PAGE EXCERPT —
United States v. Robert Lee Tanner

24 F.3d 252
NOTICE: Ninth Circuit Rule 36-3 provides that dispositions other than opinions or orders designated for publication are not precedential and should not be cited except when relevant under the doctrines of law of the case, res judicata, or collateral estoppel.

UNITED STATES of America, Plaintiff-Appellee,
v.
Robert Lee TANNER, Defendant-Appellant.

No. 93-10136.

United States Court of Appeals, Ninth Circuit.

Argued and Submitted April 14, 1994.
Decided May 2, 1994.
As Amended on Denial of Rehearing
Aug. 8, 1994.

Before: SCHROEDER, D.W. NELSON, and CANBY, Circuit Judges.

1

MEMORANDUM*

2

Robert Lee Tanner appeals the district court's denial of his motion to withdraw his guilty plea on one count of conspiracy to distribute and possess with intent to distribute cocaine base in violation of 21 U.S.C. Secs. 841(a)(1) and 846, one count of possession with intent to distribute cocaine base in violation of 21 U.S.C. Sec. 841(a)(1), and one count of possessing a firearm in relation to a drug trafficking crime in violation of 18 U.S.C. Sec. 924(c)(1).

DATA LISTING —

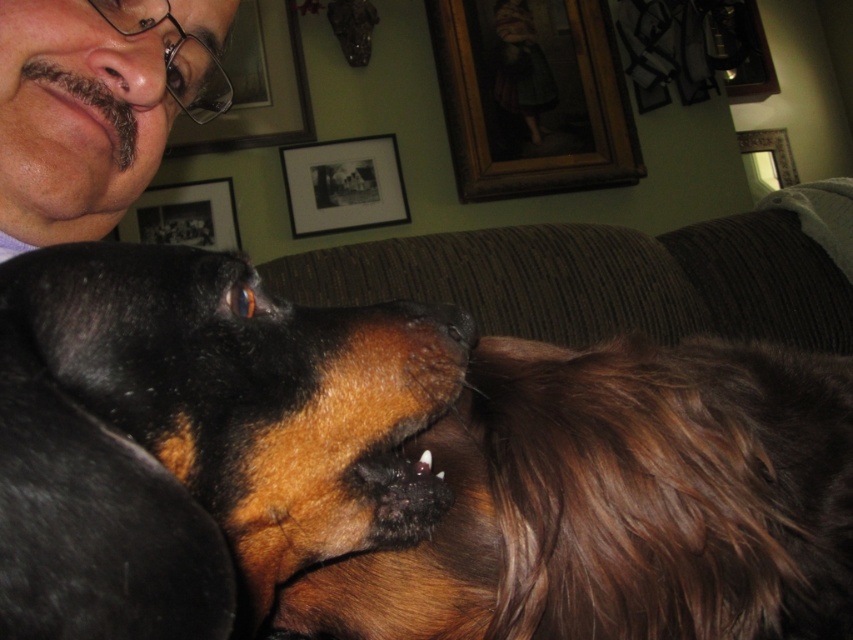
You are an interior designer assessing the wall space in this living room. You see the wooden frame at upper center and the matte glass picture frame at upper left. Which one has a greater width?

The wooden frame at upper center has a greater width than the matte glass picture frame at upper left.

You are a photographer trying to capture a photo of the brown fuzzy dog at center and the wooden frame at upper center. You want to ensure both are in the frame. Based on their positions, which object is closer to the left edge of the photo?

The brown fuzzy dog at center is positioned on the left side of the wooden frame at upper center, so it is closer to the left edge of the photo.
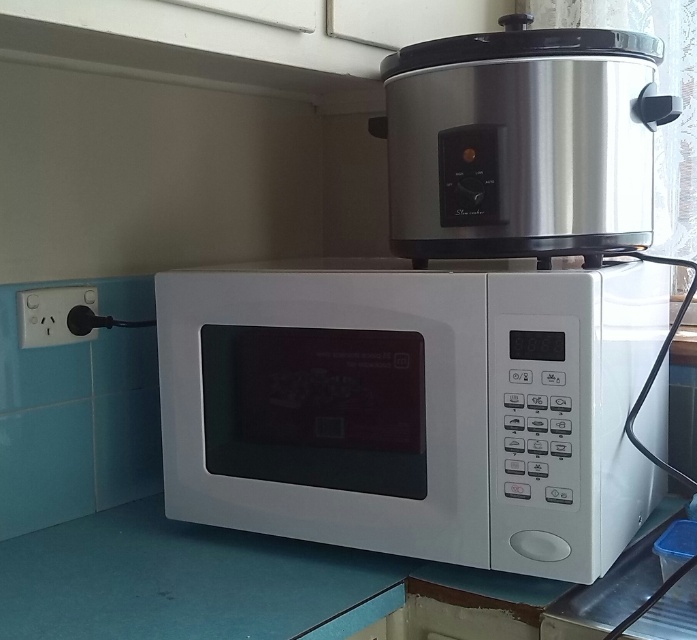
Question: Which point is closer to the camera?

Choices:
 (A) (625, 307)
 (B) (238, 557)

Answer: (A)

Question: Does white plastic microwave at center appear on the left side of satin silver cooker at upper center?

Choices:
 (A) yes
 (B) no

Answer: (A)

Question: Does satin silver cooker at upper center appear over white glossy countertop at lower center?

Choices:
 (A) yes
 (B) no

Answer: (A)

Question: Which point is farther from the camera taking this photo?

Choices:
 (A) (549, 186)
 (B) (155, 324)
 (C) (321, 611)

Answer: (B)

Question: Can you confirm if satin silver cooker at upper center is positioned below white glossy countertop at lower center?

Choices:
 (A) yes
 (B) no

Answer: (B)

Question: Among these objects, which one is nearest to the camera?

Choices:
 (A) white plastic microwave at center
 (B) satin silver cooker at upper center

Answer: (A)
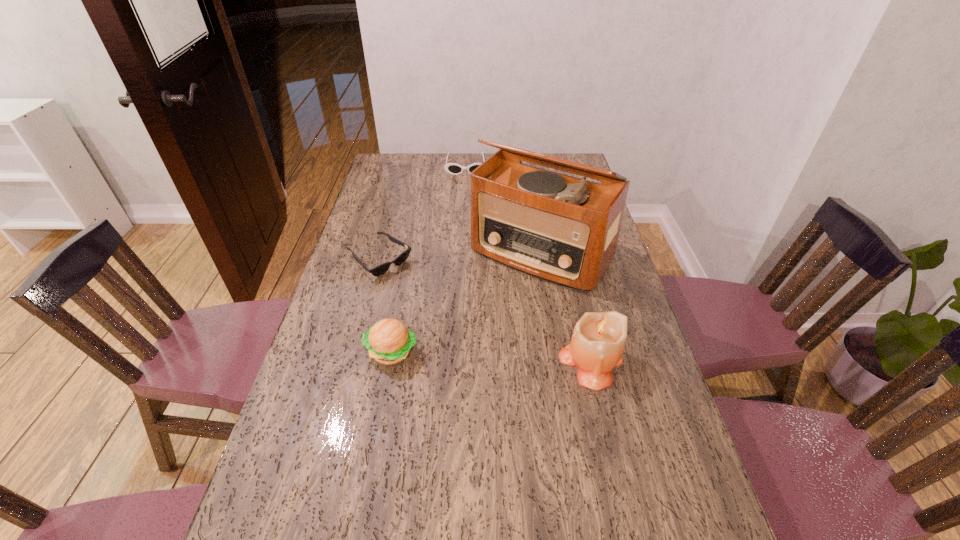
Image resolution: width=960 pixels, height=540 pixels. What are the coordinates of `free location located with the lenses of the farthest object facing outward` in the screenshot? It's located at (465, 228).

The width and height of the screenshot is (960, 540). Find the location of `vacant space located on the front-facing side of the nearer sunglasses`. vacant space located on the front-facing side of the nearer sunglasses is located at coordinates (459, 322).

At what (x,y) coordinates should I click in order to perform the action: click on vacant region located 0.280m on the front-facing side of the nearer sunglasses. Please return your answer as a coordinate pair (x, y). Looking at the image, I should click on (459, 322).

The width and height of the screenshot is (960, 540). I want to click on vacant point located 0.180m on the front-facing side of the nearer sunglasses, so click(x=436, y=305).

Image resolution: width=960 pixels, height=540 pixels. I want to click on vacant region located 0.240m on the front panel of the tallest object, so click(467, 340).

Identify the location of free point located on the front panel of the tallest object. (487, 315).

This screenshot has height=540, width=960. Find the location of `free space located 0.300m on the front panel of the tallest object`. free space located 0.300m on the front panel of the tallest object is located at coordinates (455, 355).

Where is `object that is at the far edge`? The width and height of the screenshot is (960, 540). object that is at the far edge is located at coordinates pos(452,168).

The image size is (960, 540). I want to click on hamburger that is at the left edge, so click(388, 341).

At what (x,y) coordinates should I click in order to perform the action: click on sunglasses that is at the left edge. Please return your answer as a coordinate pair (x, y). This screenshot has width=960, height=540. Looking at the image, I should click on (376, 271).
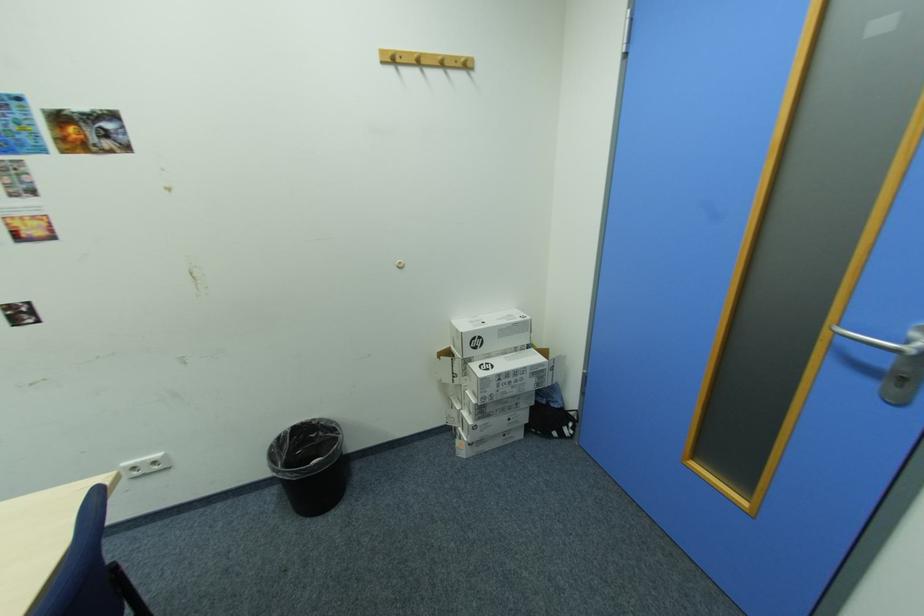
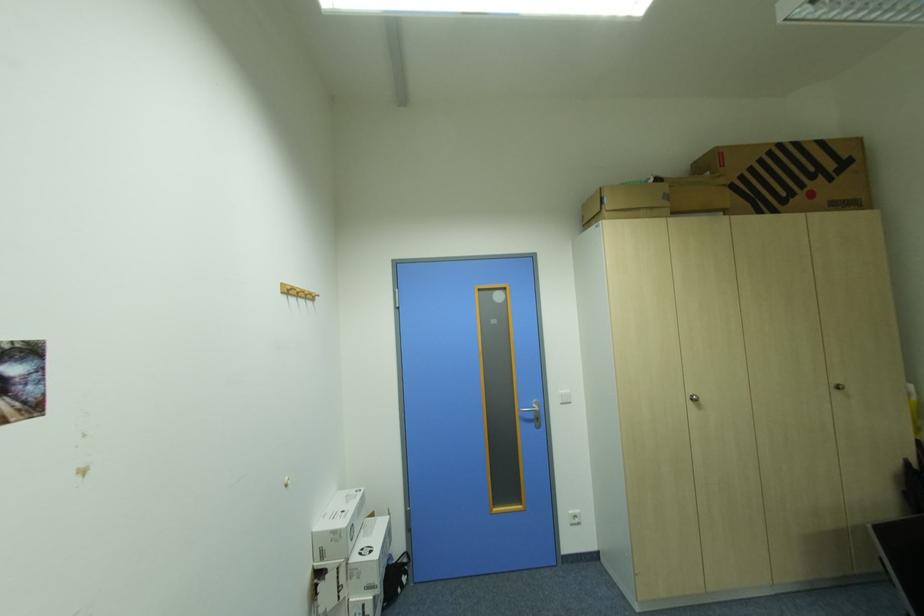
Locate, in the second image, the point that corresponds to (x=465, y=331) in the first image.

(341, 533)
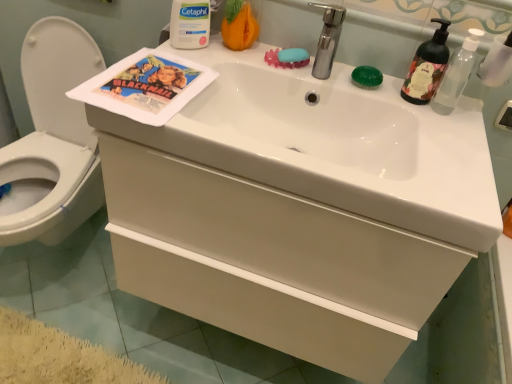
This screenshot has width=512, height=384. Find the location of `free space on the front side of green matte soap at upper right, the 1th soap in the right-to-left sequence`. free space on the front side of green matte soap at upper right, the 1th soap in the right-to-left sequence is located at coordinates (395, 105).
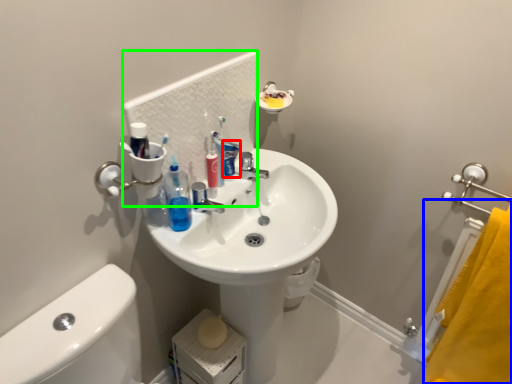
Question: Which object is positioned farthest from toothpaste (highlighted by a red box)? Select from bath towel (highlighted by a blue box) and mirror (highlighted by a green box).

Choices:
 (A) bath towel
 (B) mirror

Answer: (A)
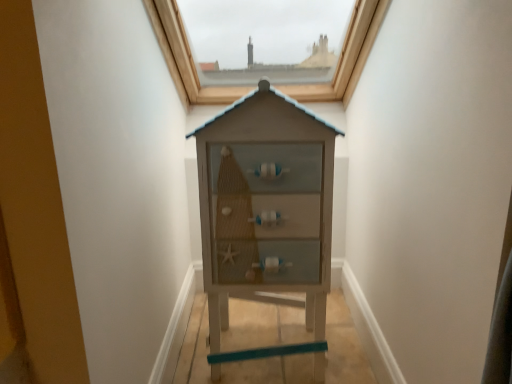
Question: From the image's perspective, is wooden cabinet at center above or below matte brown wooden window at upper center?

Choices:
 (A) below
 (B) above

Answer: (A)

Question: Looking at their shapes, would you say wooden cabinet at center is wider or thinner than matte brown wooden window at upper center?

Choices:
 (A) wide
 (B) thin

Answer: (B)

Question: In terms of size, does wooden cabinet at center appear bigger or smaller than matte brown wooden window at upper center?

Choices:
 (A) big
 (B) small

Answer: (B)

Question: In terms of height, does matte brown wooden window at upper center look taller or shorter compared to wooden cabinet at center?

Choices:
 (A) short
 (B) tall

Answer: (A)

Question: Is matte brown wooden window at upper center in front of or behind wooden cabinet at center in the image?

Choices:
 (A) behind
 (B) front

Answer: (A)

Question: Is matte brown wooden window at upper center to the left or to the right of wooden cabinet at center in the image?

Choices:
 (A) left
 (B) right

Answer: (A)

Question: From a real-world perspective, is matte brown wooden window at upper center positioned above or below wooden cabinet at center?

Choices:
 (A) above
 (B) below

Answer: (A)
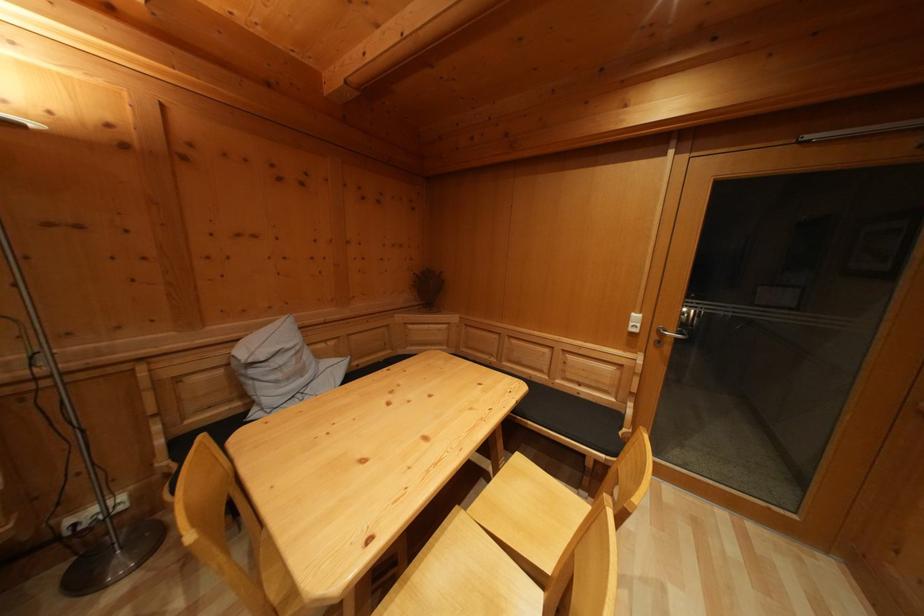
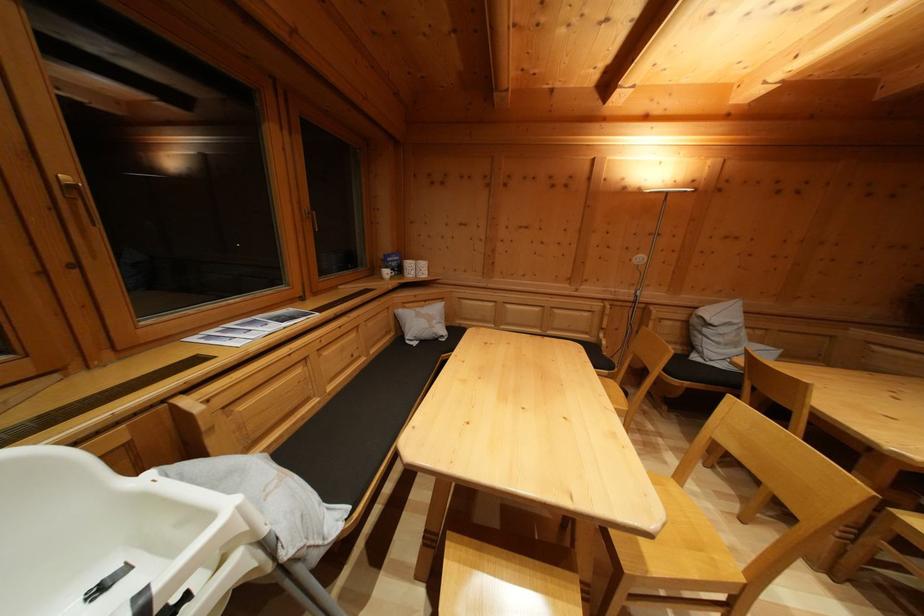
In the second image, find the point that corresponds to (258,379) in the first image.

(711, 337)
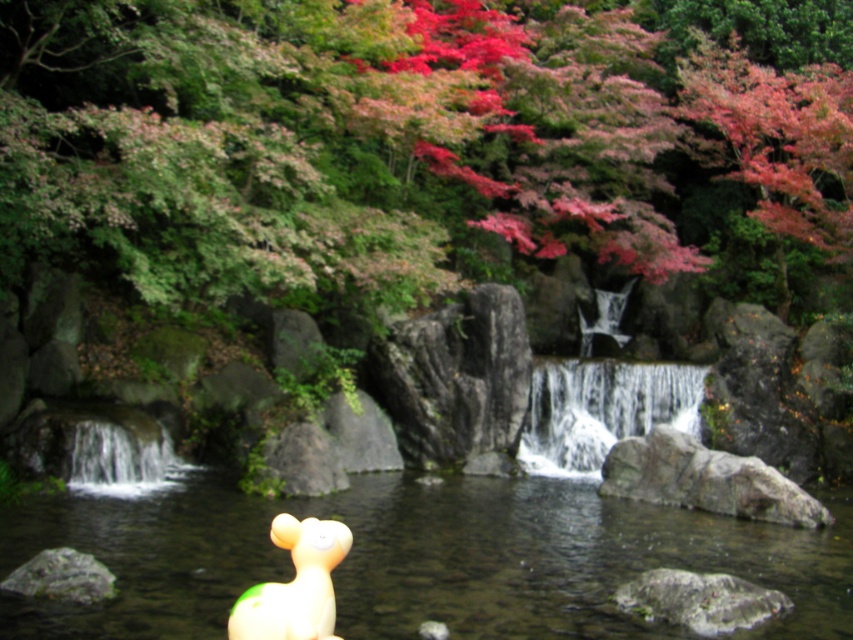
Question: Which point appears closest to the camera in this image?

Choices:
 (A) (102, 563)
 (B) (154, 456)
 (C) (529, 444)

Answer: (A)

Question: Estimate the real-world distances between objects in this image. Which object is farther from the green matte tree at upper center?

Choices:
 (A) white frothy water at lower left
 (B) clear water at center

Answer: (A)

Question: Which point is farther to the camera?

Choices:
 (A) (97, 584)
 (B) (248, 621)
 (C) (671, 456)
 (D) (796, 544)

Answer: (C)

Question: Does translucent yellow duckling at lower left have a lesser width compared to white frothy water at lower left?

Choices:
 (A) yes
 (B) no

Answer: (A)

Question: Is gray rough rock at lower right positioned before white frothy water at lower left?

Choices:
 (A) no
 (B) yes

Answer: (B)

Question: Can you confirm if clear water at center is positioned to the left of gray rough rock at lower left?

Choices:
 (A) yes
 (B) no

Answer: (B)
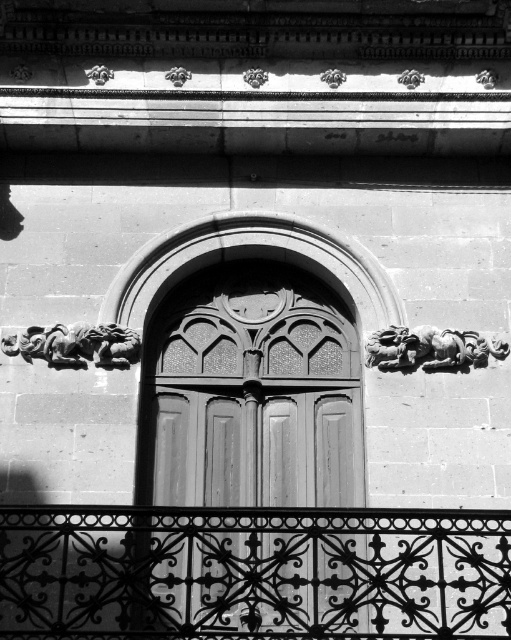
You are an architect analyzing the building facade. You need to determine which object between the black wrought iron at lower center and the polished stone sculpture at upper right is taller. Based on the scene, which one is taller?

The black wrought iron at lower center has a greater height compared to the polished stone sculpture at upper right, so the black wrought iron at lower center is taller.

TASK REQUIREMENTS —
**A.** Revise the Tanner appeal memorandum between "24 F.3d 252" and "or collateral estoppel.", inclusive, changing "res judicata" to "claim preclusion".
**B.** Could you carry the memorandum on Tanner's guilty-plea appeal forward from its final sentence?
None of the data has any bearing on what you are asked to do.

RESULTS —
**A.**
24 F.3d 252
NOTICE: Ninth Circuit Rule 36-3 provides that dispositions other than opinions or orders designated for publication are not precedential and should not be cited except when relevant under the doctrines of law of the case, claim preclusion, or collateral estoppel.

**B.**
I.

3

The district court found that some time prior to trial, the government received information that some of Tanner's witnesses intended to commit perjury, and therefore used an informant to record a conversation with Tracy Norwood (defendant's former girlfriend) and Stacy Tanner (defendant's sister), in which the women apparently admitted that they were planning to lie and say they knew nothing about defendant's drug activities.

4

On the day before Tanner's trial was to begin, Assistant United States Attorney Griffin then subpoenaed several of Tanner's witnesses, whom the government intended to call during its case in chief. Those witnesses included defendant's two sisters, Stacy and Lisa Tanner; Tracy Norwood; Betty Norwood, Tracy Norwood's mother; and Tanya Starks, defendant's current girlfriend. The subpoenas directed the witnesses to "check in" at the U.S. Attorney's Office, which is in the same building as the courthouse, prior to trial.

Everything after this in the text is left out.